Energy norm. Why is it called that way?
Solution 1:
To expand on my comment (see e.g. http://online.itp.ucsb.edu/online/lnotes/balents/node10.html):
The expression which you give can be interpreted as the energy of a $n$-dimensional elastic manifold being elongated in the $n+1$ dimension (e.g. for $n=2$, membrane in three dimension); $u$ is the displacement field.
Let me put back the units $$E[u]= \frac{a}{2}\int_{\Omega} \lvert u(x)\rvert^2\, dx + \frac{b}{2} \int_{\Omega} \lvert \nabla u(x)\rvert^2\, dx.$$ The first term tries to bring the manifold back to equilibrium (with $u=0$), the second term penalizes fast changes in the displacement. The energy is not homogenous and involves a characteristic length scale $$\ell_\text{char} = \sqrt{\frac{b}{a}}.$$ This is the scale over which the manifold returns back to equilibrium (in space) if elongated at some point. With $b=0$, the manifold would return immediately, you elongate it at some point and infinitely close the manifold is back at $u=0$. With $a=0$ the manifold would never return to $u=0$. Only the competition between $a$ and $b$ leads to the physics which we expect for elastic manifold. This competition is intimately related to the fact that there is a characteristic length scale appearing.

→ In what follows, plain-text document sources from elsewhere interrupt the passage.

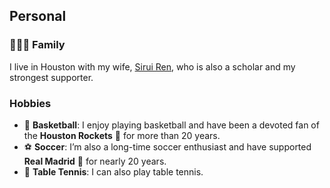 <h2>Personal</h2>

<h3>👨‍👩‍👧 Family</h3>
<p>
  I live in Houston with my wife, <a href="https://siruiruiren.github.io/academic-website">Sirui Ren</a>, who is also a scholar and my strongest supporter.
</p>

<h3> Hobbies</h3>
<ul>
  <li>
    🏀 <strong>Basketball</strong>: I enjoy playing basketball and have been a devoted fan of the <strong>Houston Rockets</strong> 🚀 for more than 20 years.
  </li>
  <li>
    ⚽ <strong>Soccer</strong>: I’m also a long-time soccer enthusiast and have supported <strong>Real Madrid</strong> 👑 for nearly 20 years.
  </li>
  <li>
    🏓 <strong>Table Tennis</strong>: I can also play table tennis.
  </li>
</ul>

It is important that physical laws are not homogenous, in order to have characteristic length scales (like $\ell$ in your example, the Bohr radius for the hydrogen problem, $\sqrt{\hbar/m\omega}$ for the quantum harmonic oscillator, ...). The energy of systems only become scale invariant in the vicinity of second order phase transitions. This is a strong condition on energy functionals to the extend that people classify all possible second order phase transitions.
Solution 2:
When u is the velocity field of an viscous, incompressible homogeneous fluid with density set to 1, then the first integral is proportional to the kinetic energy of the fluid flow. The second integral is called enstrophy (see Wikipedia).

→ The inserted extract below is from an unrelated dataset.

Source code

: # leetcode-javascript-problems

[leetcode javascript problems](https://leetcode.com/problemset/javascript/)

Enstrophy is in this situation something different than energy, therefore the term "energy norm" is slightly misleading. For a viscuous flow described by the Navier-Stokes equations, the enstrophy measures how fast the fluid flow dissipates energy due to friction, it is possible to show under some mild assumptions that $$ \frac{d}{dt} \text{energy} = - \text{viscosity} * \text{enstrophy} $$ So, physically speaking, fluid flows with finite energy and finite enstrophy are precisely those whose velocity fields are elements of $H^1$. And physically interesting fluid flows should have finite enstropy so that the process of energy loss due to friction is described by the model.